4 in 10 LGBT Americans Identify as Christian, Similar Number Unaffiliated, Poll Finds

Oak Lawn UMC
LGBT activists and allies outside of Oak Lawn United Methodist Church in Dallas, Texas. In 2014, Oak Lawn affiliated with Reconciling Ministries Network, a pro-LGBT advocacy group seeking to change the UMC's stance on homosexuality and gay marriage. |

Approximately four out of ten LGBT Americans identify as religiously unaffiliated, roughly equaling the percentage that identify as Christian, according to a new survey.

A poll conducted May 24 to June 1 by BuzzFeed News and Whitman Insight Strategies of 880 LGBT Americans, whose findings were released last week, found that 39 percent of respondents did not have a religious affiliation.

By comparison, 41 percent identified as either Catholic or Protestant, 8 percent identified as some "other" religion, 4 percent identified as Jewish, 3 percent identified as Buddhist, and 1 percent identified as Muslim. 

Marilyn Paarlberg, the executive director at the LGBT organization Room for All, told Newsweek in an interview published Sunday that she was surprised by the fact that a plurality of respondents identified with a religious affiliation.

"That is very surprising to me because in my experience working with the LGBTQ community in the church is that many of them have either left a long time ago or were exiled," said Paarlberg.

BuzzFeed and WIS' findings echo a 2013 survey by Pew Research Center's Social & Demographic Trends, which found the LGBT community's rate of religious disaffiliation to be twice the general population.

Based off of a survey of 1,197 self-identified LGBT individuals aged 18 and above conducted April 2013, Pew found that 48 percent of LGBT Americans considered themselves without a religious affiliation, compared to 20 percent of the general public.

"Lesbians, gay men, bisexuals and transgender adults are, on the whole, less religious than the general public," stated Pew in a 2013 press release.
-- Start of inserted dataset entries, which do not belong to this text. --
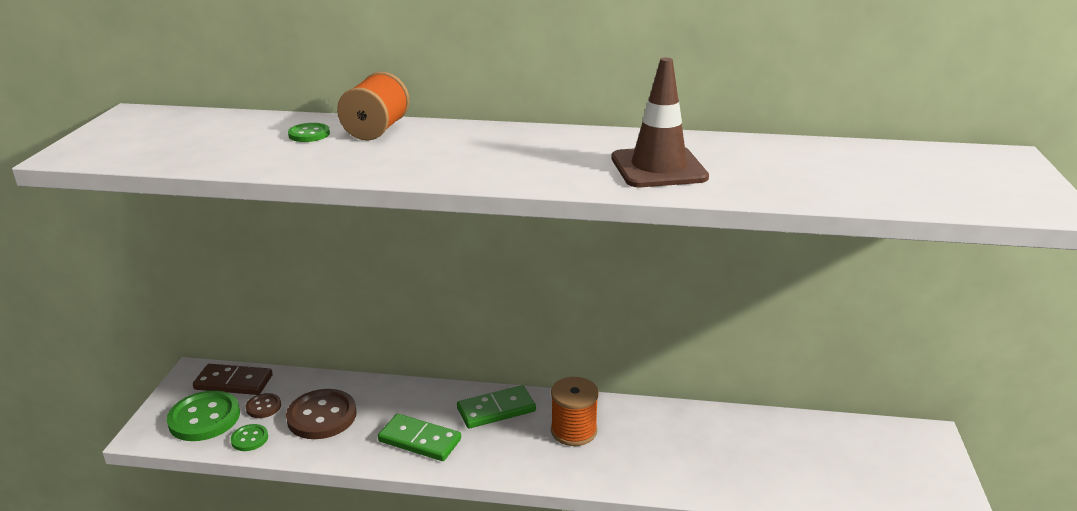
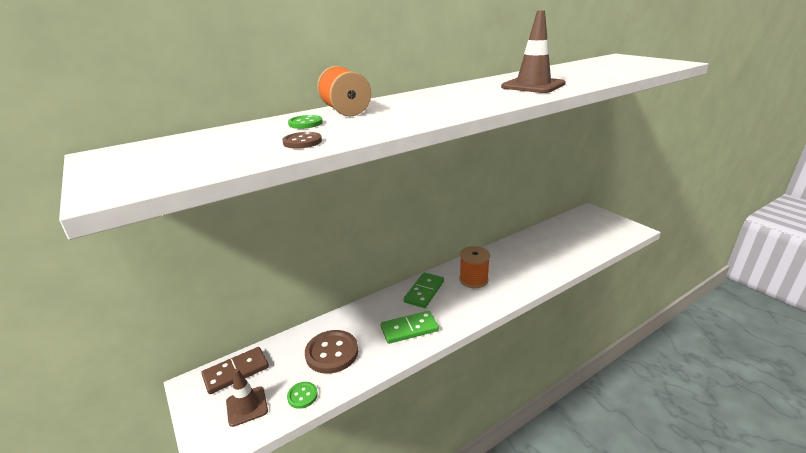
camera: 40 degrees left, 0 degrees up
green button [167,390,240,441] -> brown traffic cone [226,369,268,427]
brown button [246,393,281,418] -> brown button moved to [282,132,322,149]

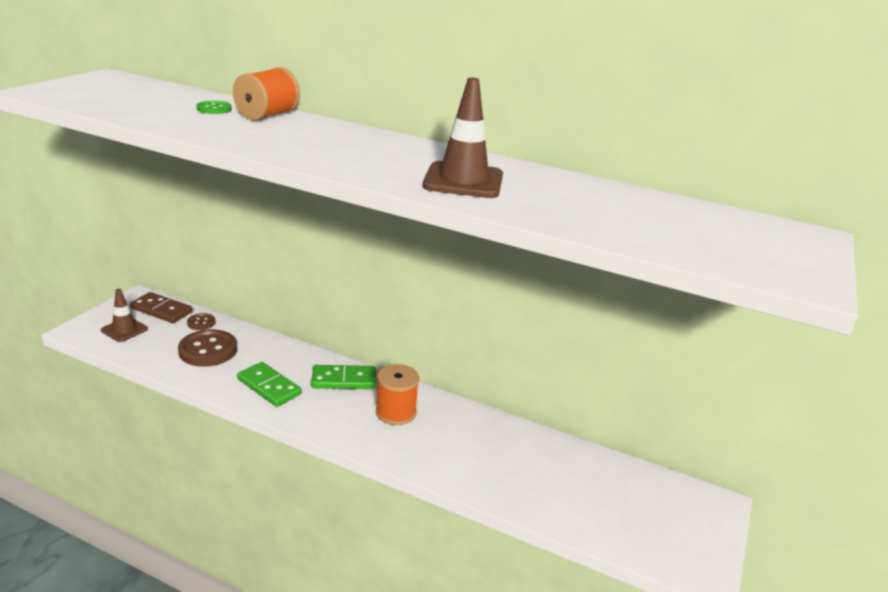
camera: 55 degrees right, 0 degrees up
brown button [282,132,322,149] -> brown button moved to [187,313,216,330]
green button [287,382,318,409] -> none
"LGBT adults who do have a religious affiliation generally attend worship services less frequently and attach less importance to religion in their lives than do religiously affiliated adults in the general public."

Christopher Yuan, author of Out of a Far Country: A Gay Son's Journey to God, A Broken Mother's Search for Hope, told The Christian Post in a 2013 interview that he felt the Pew study was accurate and reflected things he heard from others in the LGBT community.

"Some were pastors' kids and some even went to a conservative, evangelical college or university. Overall, their experiences were negative," said Yuan to CP at the time.

"A few of my friends were asked to leave their church after simply admitting that they experienced attractions toward the same sex, without ever pursuing gay relationships."

BuzzFeed and WIS also found that 31 percent of respondents favored legalizing polygamy, 59 percent of respondents said they voted for Hillary Clinton in 2016 while 14 percent reported voting for Donald Trump, and 12 percent reported being discriminated against in the workplace.

The margin of error for the full sample is 3.3 percentage points.